What started as a celebration of Gainesville punk label No Idea Records quickly became something that crossed genre (and sub-genre!) lines, uniting pop-punk, hardcore, metal, folk-punk, alt-country, and more under one generic-sounding banner. By adopting South By Southwest’s model of taking over already-existing venues and allowing attendees to move among them, it allows fans a chance to see bands in intimate environments, while bands are able to play to packed rooms full of enthusiastic, passionate people. In other words, it’s nothing like seeing a tightly scheduled lineup play in a field, amphitheater, or park.
Though Fest has always gone out of its way to book bands that will attract big numbers (Descendents being the most notable this year), it’s never attempted to stray from its own path. While big-name festivals seem to book from the same talent pool, Fest has remained an outlier. It is, for the most part, genre-specific, and though it occasionally welcomes acts from other worlds (P.O.S., The Emotron), they share share similar roots. Even as bands it has booked for years have gone on to receive critical acclaim (The Hotelier, United Nations, The World Is A Beautiful Place & I Am No Longer Afraid To Die), they still return to the Fest, which feels a bit like a homecoming. Though these bands may be playing prime spots at bigger venues, the intimacy and off-the-cuff nature of the Fest remains, as evidenced by bands such The World Is… doing an At The Drive-In cover set on Saturday night, or The Hotelier taking to one of Fest’s smallest venues and playing all of Home, Like No Place Is There in full for a small, rabid crowd, or Canada’s PUP doing a surprise all-request set at High Dive on Saturday afternoon.
This kind of thing doesn’t happen at other big festivals, whose primary purpose is for bands to play to as many people as possible, ideally converting some newcomers in the process. At Fest, punk music’s idealistic naïveté is embraced, allowing bands to break form and do something that could only happen in this world, where the largest venue (Fest’s first outdoor stage, a necessity after the massive Florida Theater closed) can house every single attendee. It’s what allowed for Descendents’ set on Saturday night to become a joyous culmination—with Fest’s nearly 6,000 attendees all packed in and singing along—of what the scene has built as opposed to a watered-down version of punk ideals.

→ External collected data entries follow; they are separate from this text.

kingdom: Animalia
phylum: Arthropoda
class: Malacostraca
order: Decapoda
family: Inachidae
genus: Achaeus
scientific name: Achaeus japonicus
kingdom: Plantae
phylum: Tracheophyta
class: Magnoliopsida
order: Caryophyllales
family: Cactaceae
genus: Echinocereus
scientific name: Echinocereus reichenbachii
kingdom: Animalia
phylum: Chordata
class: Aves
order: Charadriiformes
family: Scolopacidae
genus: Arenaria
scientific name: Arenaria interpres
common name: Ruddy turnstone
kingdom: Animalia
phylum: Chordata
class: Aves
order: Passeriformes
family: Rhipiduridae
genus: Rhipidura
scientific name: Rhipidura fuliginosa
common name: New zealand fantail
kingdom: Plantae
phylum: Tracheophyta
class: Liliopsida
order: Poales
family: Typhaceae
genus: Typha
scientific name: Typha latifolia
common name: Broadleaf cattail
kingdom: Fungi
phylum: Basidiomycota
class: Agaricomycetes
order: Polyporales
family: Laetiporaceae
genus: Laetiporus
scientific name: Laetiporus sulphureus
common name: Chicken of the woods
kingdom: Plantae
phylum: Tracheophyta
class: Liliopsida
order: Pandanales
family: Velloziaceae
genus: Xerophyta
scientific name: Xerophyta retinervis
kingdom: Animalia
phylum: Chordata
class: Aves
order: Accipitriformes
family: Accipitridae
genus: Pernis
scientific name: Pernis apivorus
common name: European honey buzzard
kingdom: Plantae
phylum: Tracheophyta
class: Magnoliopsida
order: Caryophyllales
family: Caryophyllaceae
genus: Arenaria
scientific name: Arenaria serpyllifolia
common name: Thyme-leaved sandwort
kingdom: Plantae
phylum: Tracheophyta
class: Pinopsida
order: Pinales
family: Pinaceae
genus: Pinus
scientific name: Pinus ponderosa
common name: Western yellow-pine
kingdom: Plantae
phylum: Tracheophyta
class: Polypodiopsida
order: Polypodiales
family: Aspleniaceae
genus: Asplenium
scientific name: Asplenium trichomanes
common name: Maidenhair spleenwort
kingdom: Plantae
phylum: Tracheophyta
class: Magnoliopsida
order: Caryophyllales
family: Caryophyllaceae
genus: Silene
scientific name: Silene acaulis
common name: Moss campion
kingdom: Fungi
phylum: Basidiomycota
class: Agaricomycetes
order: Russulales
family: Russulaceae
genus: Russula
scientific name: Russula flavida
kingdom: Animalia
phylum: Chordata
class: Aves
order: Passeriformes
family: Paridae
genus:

For three days every year, Fest works as a reminder of why fans came to it in the first place. It’s a community that is at times socially conscious (Paint It Black’s Dan Yemin called for increased diversity and equality in punk, RVIVR held a moment of silence in solidarity with the protesters in Ferguson, Missouri) and at other times a beer-swilling celebration (Every Iron Chic devolved into a glorified beer bath), and that works as a reminder that these separate ideologies have a home together.
Fest is a place where the theory of a great music festival—in which bands and fans can be comfortable and commune—actually works in practice. It offers a look at punk’s past and present, reminding both bands and fans what got them into the scene in the first place and what keeps them coming back, year after year. It’s a festival whose slogan—“I Love To Fest”—feels more like truth than marketing. Fest serves as a reminder that punk isn’t something that you have to age out of. It’s instead a kind of PBR-filled fountain of youth, allowing people to bask in the pleasures of punk without outside concerns for one glorious weekend every year.